I appeared tonight on ABCTV News’ The Drum (video here) talking about Osama Bin Laden’s murder and its ramifications, alongside Australian Financial Review journalist David Crowe, US Studies Centre Dr Pete Hatemi (formerly in the US military post 9/11) and former CNN correspondent Michael Ware (here’s partial video of the show, mainly featuring the intrepid Ware).
My main theme was highlighting the significance of Bin Laden’s death, and both his importance and irrelevance in 2011. The attacks on September 11 quickly ushered in a Western world obsessed with beefing up intelligence, military spending and foreign wars. The result? None of us are any safer, millions of people are dead and Western forces remain in many Muslim countries. The “war on terror” has been an unmitigated disaster that many in our political and media elites still embrace.

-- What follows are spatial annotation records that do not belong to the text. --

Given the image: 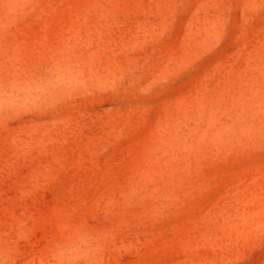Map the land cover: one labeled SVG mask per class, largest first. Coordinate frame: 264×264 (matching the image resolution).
Returning <instances> with one entry per match:
<instances>
[{"label": "rangeland", "instance_id": "obj_1", "mask_svg": "<svg viewBox=\"0 0 264 264\" xmlns=\"http://www.w3.org/2000/svg\"><path fill=\"white\" fill-rule=\"evenodd\" d=\"M0 264H264V0H0Z\"/></svg>", "mask_w": 264, "mask_h": 264}]
</instances>
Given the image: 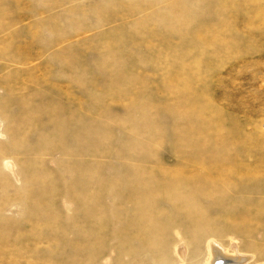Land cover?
I'll use <instances>...</instances> for the list:
<instances>
[{
  "label": "rangeland",
  "instance_id": "obj_1",
  "mask_svg": "<svg viewBox=\"0 0 264 264\" xmlns=\"http://www.w3.org/2000/svg\"><path fill=\"white\" fill-rule=\"evenodd\" d=\"M219 165L260 173L234 200L261 210L264 0H0V264H114L111 196ZM166 223L148 264H202L211 239L249 256L193 229L176 249Z\"/></svg>",
  "mask_w": 264,
  "mask_h": 264
},
{
  "label": "bare ground",
  "instance_id": "obj_2",
  "mask_svg": "<svg viewBox=\"0 0 264 264\" xmlns=\"http://www.w3.org/2000/svg\"><path fill=\"white\" fill-rule=\"evenodd\" d=\"M223 170L225 169L219 165L206 173H189L185 176V169H182L181 173L176 174L178 180L168 179L163 182L134 180L135 183L126 185L130 189L124 193L120 201L116 196H111L110 198L113 199L111 205L114 208L125 206L126 214L124 218L107 217L105 223L111 226V230L96 227L95 231L98 236L105 237L104 245L107 251L116 254L117 261L114 264H148L153 256L160 257L161 253H155L156 247H153L150 241L158 232H169V229L166 230V226L161 224L165 221L167 227L172 226L173 235L179 240L176 249H180V245L184 242V235L180 229L205 232L203 235L206 236L228 234L231 240L250 241V245L241 246V251L249 255L244 256L236 250L228 255L222 247L213 243L212 239L208 240L210 244L207 246V258L202 264H264V207L259 210L256 207L257 203L240 205L234 200L255 193L260 194L261 191L256 189L255 192L254 188L249 187L259 185L255 179L260 173L239 174L240 179L234 175L236 170ZM219 173H223L227 179L222 180L211 175ZM209 178L214 180L210 181ZM191 182L196 186L188 189ZM231 182L235 184L232 185ZM226 193H231L234 197L226 199ZM205 198L209 199L208 203L204 201ZM258 200H261L259 203H264V197ZM158 205H166L171 216L162 217ZM133 211L136 213L134 214ZM174 215L177 217L173 218ZM112 223L123 224L124 232L115 233ZM139 249L150 250L153 253L145 257ZM181 253L182 250L179 252L176 250L177 260H174L173 264H185ZM126 255L137 257L123 261ZM157 264H160L159 261Z\"/></svg>",
  "mask_w": 264,
  "mask_h": 264
}]
</instances>
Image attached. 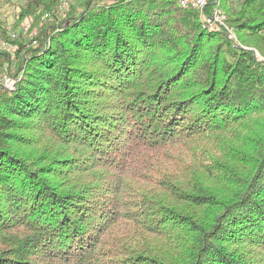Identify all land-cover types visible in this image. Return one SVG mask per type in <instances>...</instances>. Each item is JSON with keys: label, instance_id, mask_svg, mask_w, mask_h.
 Here are the masks:
<instances>
[{"label": "trees", "instance_id": "trees-1", "mask_svg": "<svg viewBox=\"0 0 264 264\" xmlns=\"http://www.w3.org/2000/svg\"><path fill=\"white\" fill-rule=\"evenodd\" d=\"M16 5L0 264H264V0H220L236 40L169 0Z\"/></svg>", "mask_w": 264, "mask_h": 264}, {"label": "rangeland", "instance_id": "rangeland-1", "mask_svg": "<svg viewBox=\"0 0 264 264\" xmlns=\"http://www.w3.org/2000/svg\"><path fill=\"white\" fill-rule=\"evenodd\" d=\"M12 1H13V3H9L5 0H2V3L0 5V17H1L2 24L4 25L6 30L9 32L10 37H12V39L19 40V39H23L24 37H29L27 32L30 31V29L32 28L33 18L25 17V18L20 19V16L18 15L19 8L16 5V2L18 3L19 0H12ZM68 2L72 5H75L77 3V0H68ZM69 9L70 8L67 6V4L63 3L61 5V8H58V10H57L58 15L64 16L65 13L67 12V10H69ZM225 15H226V13H225ZM226 18H228L227 15H226ZM45 20H46V18H45ZM227 25L233 29V27L228 22V19H227ZM233 32H234V29H233ZM2 46L6 47L8 50H10L11 55L14 56V53H13L14 50H13L12 45H11V48L9 47L10 45H2ZM1 78H4V80H5L8 77L3 76ZM8 79L10 81H12V85L10 84V81H9L8 86H10V85L11 86L10 87H8L7 85H5V86L8 87V89H12L13 85H14V80L11 78H8ZM4 84H5V82H4Z\"/></svg>", "mask_w": 264, "mask_h": 264}, {"label": "built area", "instance_id": "built-area-1", "mask_svg": "<svg viewBox=\"0 0 264 264\" xmlns=\"http://www.w3.org/2000/svg\"><path fill=\"white\" fill-rule=\"evenodd\" d=\"M169 1H174L178 6L182 8L198 11L205 25H207L211 29L223 30L228 35V37L232 38L233 40H236V36L235 33L233 32V29L227 25V18L223 9L221 8L220 0H213L212 3H210V0H169ZM206 8H209L208 12H206ZM9 81L10 80L6 78L4 80L5 85L8 86ZM10 84L12 85V81H10Z\"/></svg>", "mask_w": 264, "mask_h": 264}]
</instances>
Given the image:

Bin Laden’s failures include a brutal methodology that understandably turned off most people (he killed scores of Muslims, after all). Today the strongest Islamic resistance movements are Hamas, Hizbollah and within the Islamic Republic, all with various roots in political and social sections of societies. Furthermore, the recent Arab uprisings have shown how unappealing was the ideology of Al-Qaeda. Millions of Arabs embraced change, some secular and some religious, and this was achieved despite Western wishes to maintain the status-quo and Bin Laden becoming almost irrelevant in this newfound and necessary resistance.
The celebration of Bin Laden’s death across America shows the infantile nature of mainstream US culture. We are good and They are Evil. I wish I was convinced this death will do anything to change this childish narrative.
I concluded on the program asking what kind of super-power (and its media courtiers) views a man, living in a luxury compound in Pakistan without phone or internet, as the most dangerous figure in the world?
Incidentally, after the show I was talking to Ware about his current projects. He has seen a number of Al-Qaeda videos, some of which have appeared on CNN, and he says they show the terrorist group is “more bureaucratic than the Nazis or the Khmer Rouge”, individuals obsessed with sending memos and following a strict code.